No, the word isn’t a trigger, not in the psychological sense of directly recalling traumatic memory relived in the body. In my own mouth or off the lips of others who know it is not just a word—but a trace or haunting one survives by trying to forget, an individual memory, a web of intergenerational experiences, an institutional mode of domination wielded unevenly by structures of power—the word has gravity.
Paradoxically, that gravity unburdens me of its weight; which is to say, I can stomach the word when couched in care. But it’s a gut punch, the way it’s often used—the casualness, the flippancy.
Once I tried explaining this to Live Laugh Limp Bizkit, in abstract terms, after he made a rape joke.
“What?” Lackadaisical, bare feet hanging off my bed, eyes fixed on his phone. “It’s not a big deal. It’s just a joke.”
I spin around, leaving the room, dizzy with rage. “Easy for you to say!” I shout from the bathroom, wondering if he even understands what I just told him.
I realize that I hope he doesn’t.
***
Critique should not be confused with condemnation. Harmful hexes on human personality are not fixed, unmovable. People across the spectrum of situated identities can choose to move through the world and build relationships differently, to lean into what Margeaux Feldman calls “hysterical intimacies.” In their words:
“Hysterical intimacies reveal the ways in which the oppressions we experience do not come from our individual shortcomings, but rather are the direct result of the structures of oppression that produce great trauma. Hysterical intimacies recognize that interdependence enables us to resist and heal from the systemic and individual traumas that have made us sick. Within the landscape of hysterical intimacies, the sick person receives the care and intimacy they have been denied.”

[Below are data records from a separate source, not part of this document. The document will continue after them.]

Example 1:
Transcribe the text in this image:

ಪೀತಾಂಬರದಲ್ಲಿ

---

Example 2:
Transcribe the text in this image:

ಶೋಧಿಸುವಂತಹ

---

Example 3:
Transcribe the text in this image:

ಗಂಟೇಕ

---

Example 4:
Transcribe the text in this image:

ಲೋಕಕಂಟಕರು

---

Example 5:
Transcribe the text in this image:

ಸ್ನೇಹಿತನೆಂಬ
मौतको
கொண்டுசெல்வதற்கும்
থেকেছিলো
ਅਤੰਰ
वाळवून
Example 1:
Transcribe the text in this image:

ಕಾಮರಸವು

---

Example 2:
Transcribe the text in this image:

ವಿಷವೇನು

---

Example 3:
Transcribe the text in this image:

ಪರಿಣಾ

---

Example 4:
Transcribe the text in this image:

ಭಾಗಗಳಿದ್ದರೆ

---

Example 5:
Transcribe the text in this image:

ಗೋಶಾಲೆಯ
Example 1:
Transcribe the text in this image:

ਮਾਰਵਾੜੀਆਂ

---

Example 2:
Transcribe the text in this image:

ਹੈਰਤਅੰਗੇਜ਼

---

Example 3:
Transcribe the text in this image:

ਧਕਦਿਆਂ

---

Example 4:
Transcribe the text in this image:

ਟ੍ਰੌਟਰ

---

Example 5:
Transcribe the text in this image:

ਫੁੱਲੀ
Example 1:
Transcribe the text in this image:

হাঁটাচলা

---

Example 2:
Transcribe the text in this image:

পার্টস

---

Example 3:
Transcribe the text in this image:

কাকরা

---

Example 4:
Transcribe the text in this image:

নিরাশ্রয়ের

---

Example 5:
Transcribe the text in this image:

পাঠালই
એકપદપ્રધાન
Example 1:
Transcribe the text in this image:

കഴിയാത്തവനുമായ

Poetry is part of the landscape shaping transformative ways of being together, of assembling new possibilities that unclench fists, uncurl fingers. For instance, Nayyirah Waheed’s Salt beautifully maps an erotics of non-hierarchical relationality in the face of trauma. She writes: “i want more ‘men’ / with flowers falling from their skin,” … “flowers pouring from [their] chest.”2
***
I recall two stories I wrote as a child. One, about a little girl escaping through her bedroom window into an unknown expanse of blossoming undergrowth. Another, about the impact of a dinosaur’s destructive drive in an art gallery, cluelessly puncturing canvas with sharp teeth. The all-too-human impulse to render illegible what one desires. Picket fences as pocketknives. To protect and project our deepest fears, inexplicably and inextricably tied to something knottier than an oversimplified story about hate’s innate iteration—bound not to the aftermath of betrayal, but to the terrifying act of loving in the face of it. The weight of it. Betrayal is a backhanded confession of one’s limits to loving another.
Toni Morrison explains, “People always tell me that I am writing about love. Always, always love. I nod, yes, but it isn’t true—not exactly. In fact, I am always writing about betrayal. Love is the weather. Betrayal is the lightning that cleaves and reveals it.”3
Betrayal, the sudden apparition of an apparently unbearable responsibility to preserve the safety of our precious pieces, fragmented into fangs, repurposed as art objects. Desire is an escape artist in a gallery of glinting teeth.